Which looks like (but not fully confirmed) to be T205936: Unable to view some pages due to fatal RevisionAccessException: "Failed to load data blob from tt"

If we look at text on napwikisource

wikiadmin@10.64.48.35(napwikisource)> select * from text;
+--------+--------------------+---------------------+
| old_id | old_text           | old_flags           |
+--------+--------------------+---------------------+
|      1 | DB://cluster25/256 | utf-8,gzip,external |
|      2 | DB://cluster25/257 | utf-8,gzip,external |
+--------+--------------------+---------------------+
2 rows in set (0.00 sec)

Why is it using ids of 256 and 257 for the first revision?

If we look at aawiki text table, this looks fishy...

wikiadmin@10.64.48.35(aawiki)> select * from text ORDER BY old_id DESC LIMIT 1;
+--------+---------------+-----------+--------------------+-------------+----------+---------------+---------------+----------------+---------------------+-------------------+
| old_id | old_namespace | old_title | old_text           | old_comment | old_user | old_user_text | old_timestamp | old_minor_edit | old_flags           | inverse_timestamp |
+--------+---------------+-----------+--------------------+-------------+----------+---------------+---------------+----------------+---------------------+-------------------+
|  10817 |               |           | DB://cluster25/255 |             |          |               |               |                | utf-8,gzip,external |                   |
+--------+---------------+-----------+--------------------+-------------+----------+---------------+---------------+----------------+---------------------+-------------------+
1 row in set (0.00 sec)

******************************

● **The problem**
Write out the part of the text-table excerpt that begins with the words "wikiadmin@10.64.48.35(napwikisource)> select *" and stops after the words "the first revision?".

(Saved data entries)

******************************

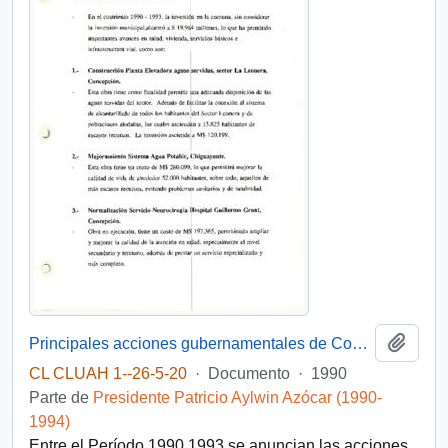
Añadi
Principales acciones gubernamentales de Concepción entre 1990-1993
CL CLUAH 1--26-5-20
·
Documento
·
1990
Parte de
Presidente Patricio Aylwin Azócar (1990-
1994)
Entre el Período 1990 1993 se anuncian las acciones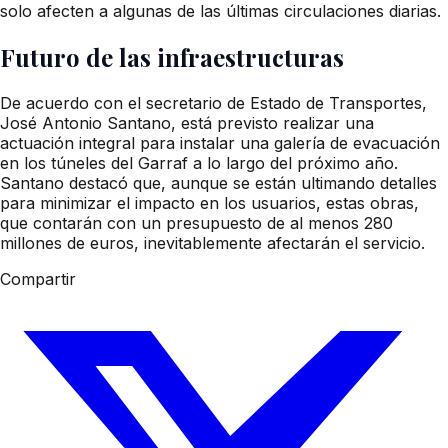
solo afecten a algunas de las últimas circulaciones diarias.
Futuro de las infraestructuras
De acuerdo con el secretario de Estado de Transportes,
José Antonio Santano, está previsto realizar una
actuación integral para instalar una galería de evacuación
en los túneles del Garraf a lo largo del próximo año.
Santano destacó que, aunque se están ultimando detalles
para minimizar el impacto en los usuarios, estas obras,
que contarán con un presupuesto de al menos 280
millones de euros, inevitablemente afectarán el servicio.
Compartir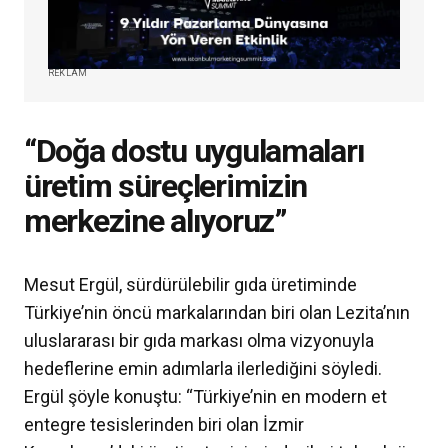
REKLAM
“Doğa dostu uygulamaları
üretim süreçlerimizin
merkezine alıyoruz”
Mesut Ergül, sürdürülebilir gıda üretiminde
Türkiye’nin öncü markalarından biri olan Lezita’nın
uluslararası bir gıda markası olma vizyonuyla
hedeflerine emin adımlarla ilerlediğini söyledi.
Ergül şöyle konuştu: “Türkiye’nin en modern et
entegre tesislerinden biri olan İzmir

******************************

● **Answer area**
wikiadmin@10.64.48.35(napwikisource)> select * from text;
+--------+--------------------+---------------------+
| old_id | old_text           | old_flags           |
+--------+--------------------+---------------------+
|      1 | DB://cluster25/256 | utf-8,gzip,external |
|      2 | DB://cluster25/257 | utf-8,gzip,external |
+--------+--------------------+---------------------+
2 rows in set (0.00 sec)

Why is it using ids of 256 and 257 for the first revision?